Below are entries; copy exactly the lines from the one with "teatrals que tornen a la" through the one with "Usamos cookies para mejorar su experiencia de", both included, and leave out the rest.

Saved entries

· · ·

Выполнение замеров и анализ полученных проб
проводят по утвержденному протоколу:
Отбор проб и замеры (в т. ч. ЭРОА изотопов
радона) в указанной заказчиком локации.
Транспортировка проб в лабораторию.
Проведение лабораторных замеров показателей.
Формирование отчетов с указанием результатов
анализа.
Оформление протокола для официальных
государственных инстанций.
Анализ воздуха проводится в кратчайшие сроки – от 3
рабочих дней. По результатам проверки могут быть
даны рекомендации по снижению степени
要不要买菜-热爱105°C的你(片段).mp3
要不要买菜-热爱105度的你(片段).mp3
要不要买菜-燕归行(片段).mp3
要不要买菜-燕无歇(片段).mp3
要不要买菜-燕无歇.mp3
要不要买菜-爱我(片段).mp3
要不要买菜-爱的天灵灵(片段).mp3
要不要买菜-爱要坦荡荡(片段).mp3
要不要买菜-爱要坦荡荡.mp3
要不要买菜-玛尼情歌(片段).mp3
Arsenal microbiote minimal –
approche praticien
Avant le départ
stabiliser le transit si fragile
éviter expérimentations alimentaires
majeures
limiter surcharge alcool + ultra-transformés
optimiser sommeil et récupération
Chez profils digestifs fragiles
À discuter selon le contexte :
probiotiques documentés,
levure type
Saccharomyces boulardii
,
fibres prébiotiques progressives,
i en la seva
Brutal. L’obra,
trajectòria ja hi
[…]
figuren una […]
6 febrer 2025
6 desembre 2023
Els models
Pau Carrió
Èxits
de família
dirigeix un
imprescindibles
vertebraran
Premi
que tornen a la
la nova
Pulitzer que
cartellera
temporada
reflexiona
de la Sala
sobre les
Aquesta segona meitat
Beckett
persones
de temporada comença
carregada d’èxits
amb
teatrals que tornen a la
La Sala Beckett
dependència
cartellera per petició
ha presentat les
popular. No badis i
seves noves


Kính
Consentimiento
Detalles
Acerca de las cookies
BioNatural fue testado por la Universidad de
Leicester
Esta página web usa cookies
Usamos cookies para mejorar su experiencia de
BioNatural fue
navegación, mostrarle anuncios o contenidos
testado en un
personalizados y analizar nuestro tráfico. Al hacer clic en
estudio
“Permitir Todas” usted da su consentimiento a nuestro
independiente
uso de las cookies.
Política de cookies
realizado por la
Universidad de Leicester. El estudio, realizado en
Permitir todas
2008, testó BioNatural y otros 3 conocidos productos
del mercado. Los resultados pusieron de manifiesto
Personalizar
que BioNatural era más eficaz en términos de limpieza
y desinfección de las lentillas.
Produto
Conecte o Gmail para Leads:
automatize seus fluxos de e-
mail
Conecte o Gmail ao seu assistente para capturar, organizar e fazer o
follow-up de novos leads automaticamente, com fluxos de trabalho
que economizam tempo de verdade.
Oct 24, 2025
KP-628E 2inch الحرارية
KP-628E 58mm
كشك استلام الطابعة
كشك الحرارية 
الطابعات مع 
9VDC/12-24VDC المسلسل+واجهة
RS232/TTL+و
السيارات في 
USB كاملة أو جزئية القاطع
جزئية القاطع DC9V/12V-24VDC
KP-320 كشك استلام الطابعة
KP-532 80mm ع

· · ·

* SOLVED EXERCISE:
teatrals que tornen a la
La Sala Beckett
dependència
cartellera per petició
ha presentat les
popular. No badis i
seves noves


Kính
Consentimiento
Detalles
Acerca de las cookies
BioNatural fue testado por la Universidad de
Leicester
Esta página web usa cookies
Usamos cookies para mejorar su experiencia de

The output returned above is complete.